The PATERU COLLECTION consists of knives sold in Japan by Aritsugu & Masamoto to Professional Chef, fishmongers, and foreigners. These knives are given extra sharpening after purchase to achieve HONBATSUKE and an additional edge. The traditional knives in this series have a Single bevel and the western style are double beveled are made of Shiro 2 material, forge in Sakai, and feature handles made of Magnolia with black buffalo bolster.
Traditional knives like Yanagiba and Deba typically bear two signatures, such as Sakai Pateru. In contrast, Santoku and KoSantoku knives often feature the Pateru signature solely on the blade.
Please Note: The handle colour varies from light to quite deep ochre. Not dishwasher safe.

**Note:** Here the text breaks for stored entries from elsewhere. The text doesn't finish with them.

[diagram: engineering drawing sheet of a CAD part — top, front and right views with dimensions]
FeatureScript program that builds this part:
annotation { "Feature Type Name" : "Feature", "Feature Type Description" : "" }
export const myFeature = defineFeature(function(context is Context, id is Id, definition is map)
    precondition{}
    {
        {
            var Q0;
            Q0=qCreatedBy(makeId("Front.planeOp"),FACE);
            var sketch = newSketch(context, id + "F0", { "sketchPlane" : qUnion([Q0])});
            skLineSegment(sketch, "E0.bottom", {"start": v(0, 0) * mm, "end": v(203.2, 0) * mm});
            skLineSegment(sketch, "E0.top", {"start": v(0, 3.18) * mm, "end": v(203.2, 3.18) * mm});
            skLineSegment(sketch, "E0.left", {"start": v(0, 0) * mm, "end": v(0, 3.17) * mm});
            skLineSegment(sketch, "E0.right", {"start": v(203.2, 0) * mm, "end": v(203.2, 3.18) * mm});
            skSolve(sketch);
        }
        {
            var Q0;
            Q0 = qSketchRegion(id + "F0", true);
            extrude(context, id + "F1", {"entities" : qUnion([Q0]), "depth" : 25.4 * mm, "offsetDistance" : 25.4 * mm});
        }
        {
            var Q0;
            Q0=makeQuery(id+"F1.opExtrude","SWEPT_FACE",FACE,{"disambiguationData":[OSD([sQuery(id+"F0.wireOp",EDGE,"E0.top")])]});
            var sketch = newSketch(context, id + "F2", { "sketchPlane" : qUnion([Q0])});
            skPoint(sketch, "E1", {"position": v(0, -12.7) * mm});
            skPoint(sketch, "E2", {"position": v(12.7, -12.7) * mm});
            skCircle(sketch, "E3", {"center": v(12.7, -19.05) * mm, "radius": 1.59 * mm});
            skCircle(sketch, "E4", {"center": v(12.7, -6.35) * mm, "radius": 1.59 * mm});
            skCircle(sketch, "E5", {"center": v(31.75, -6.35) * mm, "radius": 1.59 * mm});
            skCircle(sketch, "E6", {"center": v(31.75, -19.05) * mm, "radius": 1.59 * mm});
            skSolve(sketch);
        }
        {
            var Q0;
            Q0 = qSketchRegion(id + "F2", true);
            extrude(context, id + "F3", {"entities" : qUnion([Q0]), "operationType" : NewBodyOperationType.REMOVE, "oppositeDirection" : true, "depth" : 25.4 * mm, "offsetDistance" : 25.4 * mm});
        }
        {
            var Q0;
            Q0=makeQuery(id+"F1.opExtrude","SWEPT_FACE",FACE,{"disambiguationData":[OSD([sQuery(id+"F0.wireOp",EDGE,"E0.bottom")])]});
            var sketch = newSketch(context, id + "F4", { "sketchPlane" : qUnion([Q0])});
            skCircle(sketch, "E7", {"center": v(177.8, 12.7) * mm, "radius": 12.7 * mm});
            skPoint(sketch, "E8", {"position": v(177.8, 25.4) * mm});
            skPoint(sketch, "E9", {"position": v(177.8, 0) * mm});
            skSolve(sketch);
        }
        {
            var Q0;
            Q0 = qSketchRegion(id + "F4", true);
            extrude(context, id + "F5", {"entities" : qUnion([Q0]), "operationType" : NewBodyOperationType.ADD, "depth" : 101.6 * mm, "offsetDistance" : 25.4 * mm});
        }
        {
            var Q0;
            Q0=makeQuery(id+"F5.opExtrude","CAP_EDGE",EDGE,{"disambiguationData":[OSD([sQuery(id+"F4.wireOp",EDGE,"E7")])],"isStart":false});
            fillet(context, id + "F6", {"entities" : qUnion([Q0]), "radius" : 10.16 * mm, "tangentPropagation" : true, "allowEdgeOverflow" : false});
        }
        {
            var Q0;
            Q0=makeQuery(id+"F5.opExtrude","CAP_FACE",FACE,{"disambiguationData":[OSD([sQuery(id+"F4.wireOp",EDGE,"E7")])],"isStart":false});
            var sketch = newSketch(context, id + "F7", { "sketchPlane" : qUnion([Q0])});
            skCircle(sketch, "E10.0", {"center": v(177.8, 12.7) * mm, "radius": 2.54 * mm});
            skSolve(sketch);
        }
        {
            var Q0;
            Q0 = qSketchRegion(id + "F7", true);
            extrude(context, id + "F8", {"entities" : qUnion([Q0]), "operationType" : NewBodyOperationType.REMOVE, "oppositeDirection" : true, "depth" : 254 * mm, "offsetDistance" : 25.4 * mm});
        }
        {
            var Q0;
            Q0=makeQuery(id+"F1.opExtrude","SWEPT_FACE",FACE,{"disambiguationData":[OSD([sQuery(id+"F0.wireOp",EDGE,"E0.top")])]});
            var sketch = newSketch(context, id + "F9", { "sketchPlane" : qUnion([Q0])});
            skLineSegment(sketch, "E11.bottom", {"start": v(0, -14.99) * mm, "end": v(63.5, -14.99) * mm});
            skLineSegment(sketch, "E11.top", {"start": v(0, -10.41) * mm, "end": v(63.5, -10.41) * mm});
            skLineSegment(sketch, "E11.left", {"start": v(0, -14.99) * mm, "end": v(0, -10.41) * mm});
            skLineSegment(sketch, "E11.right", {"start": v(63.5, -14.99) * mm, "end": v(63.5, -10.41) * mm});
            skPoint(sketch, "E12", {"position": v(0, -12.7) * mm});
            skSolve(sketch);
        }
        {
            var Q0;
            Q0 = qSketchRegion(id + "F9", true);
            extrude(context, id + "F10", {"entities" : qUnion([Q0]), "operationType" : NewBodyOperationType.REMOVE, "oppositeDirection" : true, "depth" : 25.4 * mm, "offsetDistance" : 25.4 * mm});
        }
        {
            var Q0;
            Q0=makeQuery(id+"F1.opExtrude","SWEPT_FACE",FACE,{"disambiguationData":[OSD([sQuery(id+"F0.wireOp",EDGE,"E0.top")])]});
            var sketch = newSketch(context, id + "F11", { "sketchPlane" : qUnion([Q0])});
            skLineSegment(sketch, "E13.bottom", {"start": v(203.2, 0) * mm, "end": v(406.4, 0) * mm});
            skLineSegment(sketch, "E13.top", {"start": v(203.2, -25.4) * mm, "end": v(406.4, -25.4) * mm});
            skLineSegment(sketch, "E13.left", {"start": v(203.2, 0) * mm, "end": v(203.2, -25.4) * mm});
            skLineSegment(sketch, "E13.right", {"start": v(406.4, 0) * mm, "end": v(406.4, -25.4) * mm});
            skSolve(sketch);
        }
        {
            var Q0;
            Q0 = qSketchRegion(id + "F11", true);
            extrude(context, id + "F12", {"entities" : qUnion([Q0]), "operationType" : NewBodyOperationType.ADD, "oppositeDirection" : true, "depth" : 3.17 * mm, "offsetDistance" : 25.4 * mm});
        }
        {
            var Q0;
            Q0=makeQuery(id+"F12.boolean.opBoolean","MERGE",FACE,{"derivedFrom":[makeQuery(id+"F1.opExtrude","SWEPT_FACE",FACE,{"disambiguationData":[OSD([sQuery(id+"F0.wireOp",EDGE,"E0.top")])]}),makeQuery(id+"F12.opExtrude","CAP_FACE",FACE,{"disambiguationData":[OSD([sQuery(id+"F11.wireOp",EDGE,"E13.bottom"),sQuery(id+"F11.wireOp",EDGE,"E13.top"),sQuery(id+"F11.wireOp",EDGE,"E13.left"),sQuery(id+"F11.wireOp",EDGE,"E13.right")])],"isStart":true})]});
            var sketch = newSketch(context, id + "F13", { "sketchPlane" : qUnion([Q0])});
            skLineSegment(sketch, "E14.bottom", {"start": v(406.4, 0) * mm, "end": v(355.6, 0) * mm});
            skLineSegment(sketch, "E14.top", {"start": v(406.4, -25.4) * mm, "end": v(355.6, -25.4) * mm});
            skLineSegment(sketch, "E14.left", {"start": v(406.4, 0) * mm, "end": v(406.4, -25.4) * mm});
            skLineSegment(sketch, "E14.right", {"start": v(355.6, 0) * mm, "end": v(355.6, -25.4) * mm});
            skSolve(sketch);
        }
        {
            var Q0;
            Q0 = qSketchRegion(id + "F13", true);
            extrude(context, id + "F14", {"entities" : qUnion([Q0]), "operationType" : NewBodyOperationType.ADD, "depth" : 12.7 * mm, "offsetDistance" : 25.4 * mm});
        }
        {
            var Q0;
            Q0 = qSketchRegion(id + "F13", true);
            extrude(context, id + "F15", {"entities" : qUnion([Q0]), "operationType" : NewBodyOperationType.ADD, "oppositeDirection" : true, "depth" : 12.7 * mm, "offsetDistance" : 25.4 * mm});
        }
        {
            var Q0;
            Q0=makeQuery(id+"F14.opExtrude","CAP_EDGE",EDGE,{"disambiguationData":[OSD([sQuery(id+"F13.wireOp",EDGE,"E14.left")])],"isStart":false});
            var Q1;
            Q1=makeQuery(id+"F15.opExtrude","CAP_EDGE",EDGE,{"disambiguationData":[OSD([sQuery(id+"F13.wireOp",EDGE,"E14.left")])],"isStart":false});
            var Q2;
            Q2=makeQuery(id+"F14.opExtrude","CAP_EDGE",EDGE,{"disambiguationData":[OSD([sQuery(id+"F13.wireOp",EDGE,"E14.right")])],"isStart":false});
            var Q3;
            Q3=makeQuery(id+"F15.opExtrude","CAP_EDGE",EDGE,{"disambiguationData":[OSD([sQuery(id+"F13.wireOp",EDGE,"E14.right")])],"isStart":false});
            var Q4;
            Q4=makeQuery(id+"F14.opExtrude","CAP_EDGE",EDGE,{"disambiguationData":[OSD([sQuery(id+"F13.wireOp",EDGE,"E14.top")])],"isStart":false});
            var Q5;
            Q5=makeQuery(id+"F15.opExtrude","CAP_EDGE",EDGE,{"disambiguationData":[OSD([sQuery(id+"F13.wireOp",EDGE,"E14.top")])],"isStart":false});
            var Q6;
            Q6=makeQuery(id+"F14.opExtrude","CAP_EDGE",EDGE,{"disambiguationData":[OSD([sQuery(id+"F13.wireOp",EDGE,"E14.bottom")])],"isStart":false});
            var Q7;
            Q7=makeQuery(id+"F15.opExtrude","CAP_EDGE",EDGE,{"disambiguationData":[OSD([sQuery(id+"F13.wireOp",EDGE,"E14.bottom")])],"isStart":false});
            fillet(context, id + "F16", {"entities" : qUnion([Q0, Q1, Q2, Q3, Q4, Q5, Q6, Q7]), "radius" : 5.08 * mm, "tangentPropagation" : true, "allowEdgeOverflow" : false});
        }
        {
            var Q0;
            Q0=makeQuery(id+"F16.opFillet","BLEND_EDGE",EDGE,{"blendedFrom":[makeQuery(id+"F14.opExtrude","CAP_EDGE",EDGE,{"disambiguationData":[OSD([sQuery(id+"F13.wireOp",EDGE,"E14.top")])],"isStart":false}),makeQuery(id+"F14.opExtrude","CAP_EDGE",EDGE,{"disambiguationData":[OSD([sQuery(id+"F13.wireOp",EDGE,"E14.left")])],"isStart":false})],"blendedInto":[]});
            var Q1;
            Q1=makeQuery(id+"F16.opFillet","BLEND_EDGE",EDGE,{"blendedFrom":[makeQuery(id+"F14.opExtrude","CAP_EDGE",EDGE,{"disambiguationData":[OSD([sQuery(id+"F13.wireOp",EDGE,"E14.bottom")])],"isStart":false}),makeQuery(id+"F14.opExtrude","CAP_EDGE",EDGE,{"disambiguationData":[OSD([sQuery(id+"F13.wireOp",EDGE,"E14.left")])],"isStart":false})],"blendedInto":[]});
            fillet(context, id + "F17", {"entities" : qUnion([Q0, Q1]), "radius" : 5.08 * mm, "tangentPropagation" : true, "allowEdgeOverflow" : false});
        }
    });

Maintenance: Please note these are very high-carbon knives with an edge that will oxidize which can be reduced and removed with the use of rust-removing cream and camelia oil which are available in our Sharpening section.
SANTOKU (San – 3 & Toku – benefit):
This is the classic Japanese chef’s knife. It is flat from the handle end for about ½ way to the tip and then gently curves to a point. It is ideal for straight vertical chopping, horizontal slicing and roll cutting.
Function – Multi-purpose chef knife. For Slicing, Dicing and Mincing of vegetables, meat and fish.
Normal length – 165mm to 180mm (smaller 140mm are available in a few collections)
Tip: The 170mm/180mm is the most popular multipurpose knife.